第281話 剣術大会

 剣術大会は三日間行われる。

 一日目の午前は年少の部で、言ってみればこれは前座だ。

 午後には本大会の予選があり、翌日以降へと続く。

 俺が応援するのは、この年少の部に出るフルンとシルビーのコンビだけだ。

 道場の知り合いが本大会に出ているのだが、まあ、気が向いたら応援しよう。


 朝。

 早くから起きて体調を整え、軽い粥だけで食事を済ませた二人は、迷いも不安もないかのように、さっぱりしていた。

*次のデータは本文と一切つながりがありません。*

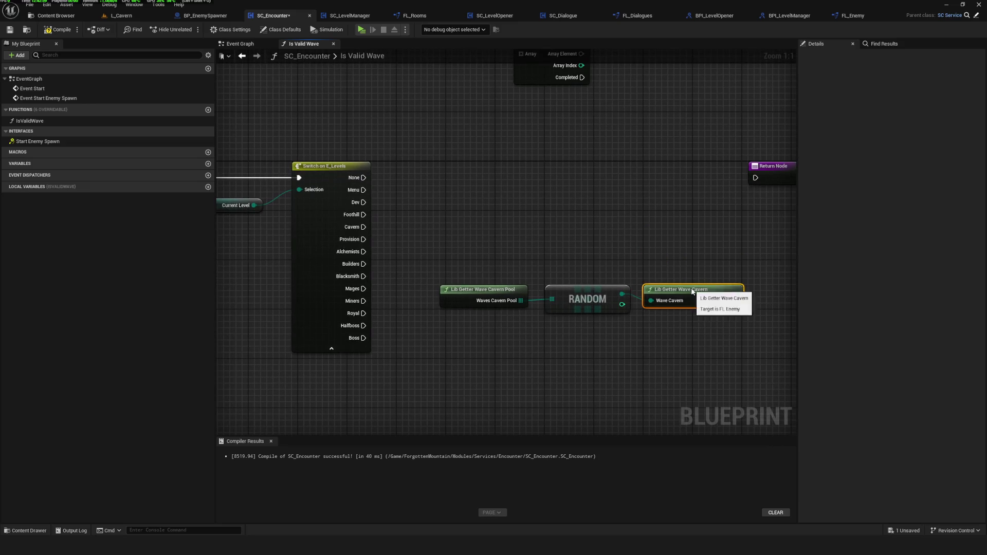
Add Get Enemy Pool from PD Wave Cavern, save SC_Encounter, and switch to its Event Graph.
mouse_move(763, 292)
mouse_down()
mouse_move(564, 247)
mouse_move(613, 258)
mouse_up()
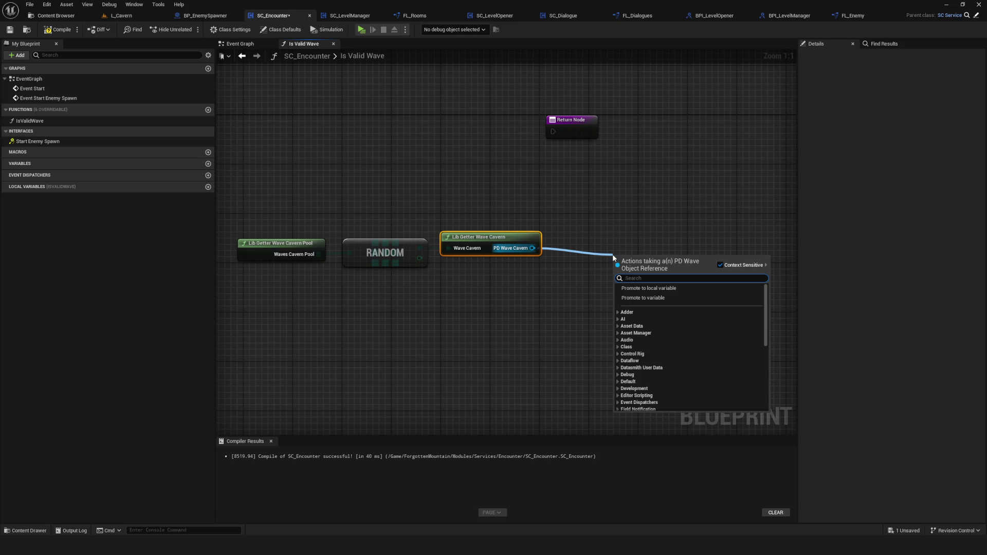
text(Enem)
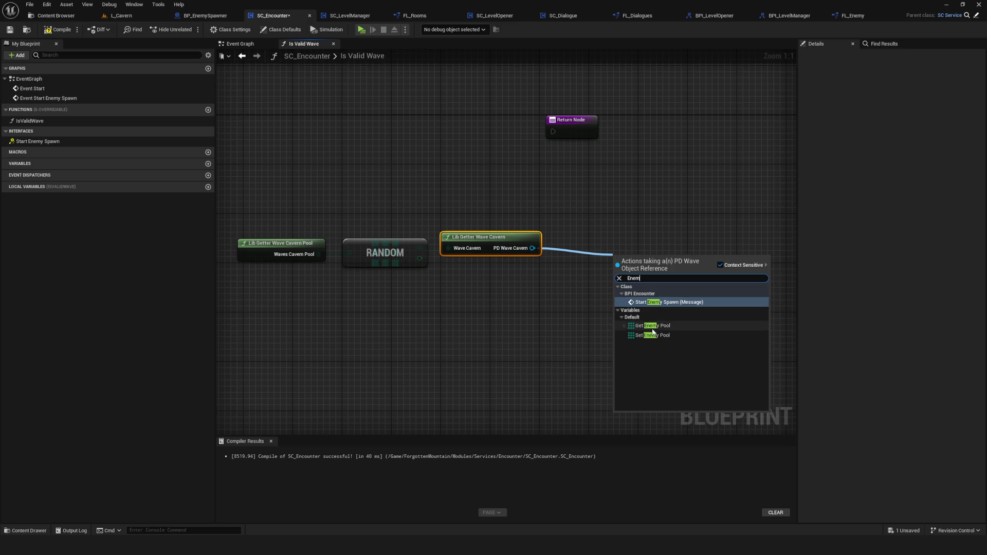
click(653, 325)
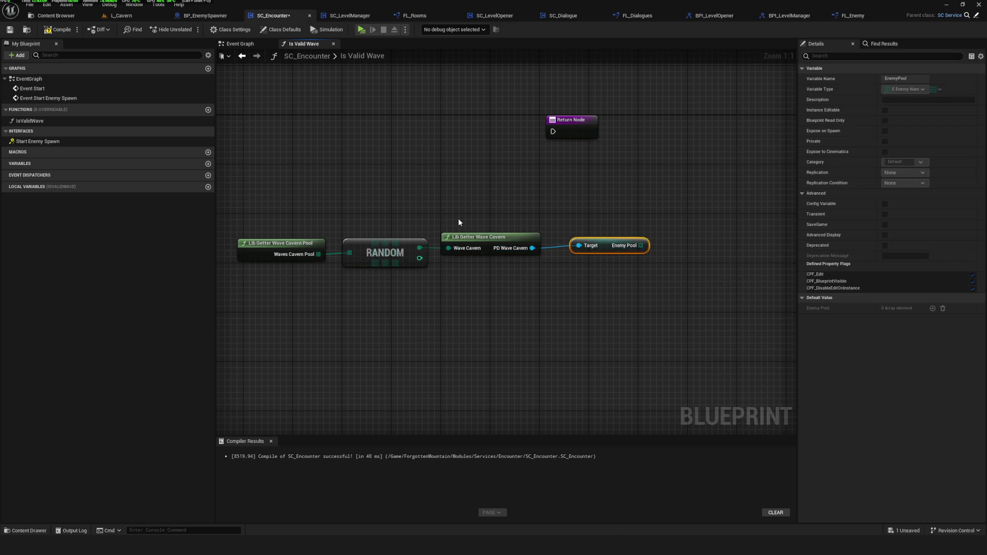
key(ctrl+s)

「ここに来る道中は、随分と思い悩んだものですが、今朝目が覚めてみると、そうした考えは全て収まってしまいました」


 とシルビーが言うと、フルンも、


「うん、なんか昨日まではどんな人が来るのか、とかすごく楽しみだったんだけど、今はあまり感情が浮かんでこない感じ」


 という。

 よくわからんが、良かろうが悪かろうが、俺が何かコントロールしてやれるわけでもなく、


「みんなで応援してるから、思いっきり頑張ってこい」


 とだけ言って送り出した。




 会場は例のごとく、金髪ナイスボディのコネのお陰でVIP席からの観戦だ。

 道場の面子は一般席に居るので、セスは少々気にしていたようだが、ここは俺の顔を立てて、傍に座っていてもらおう。


 年少組の大会の特徴は二つ。

 武器が木刀などの木製品であること。

 もう一つは対象年齢内のペアであることだ。

 武器に関しては、危ないからだろうが、ペアなのはエディによると、


「子供の頃ほど、個人差が激しいから、数が増えるとそういう部分が埋まりやすいのよ」

「そうなのか」

「あとは、若いと加減がわからないのよ」

「加減?」

「そう、特に負け時の加減がね。もう、剣を握る力もないのに降参しなかったりとかありがちで」

「ふぬ」

「そういうときに、パートナーがいれば、それなりに客観的に見て、降参しやすくなったりもするのよ」

「ほほう」

「まあ、あとは見てればわかるわよ」


 年少組の試合が始まると、エディの言葉通り、試合の様子は実にピンキリだった。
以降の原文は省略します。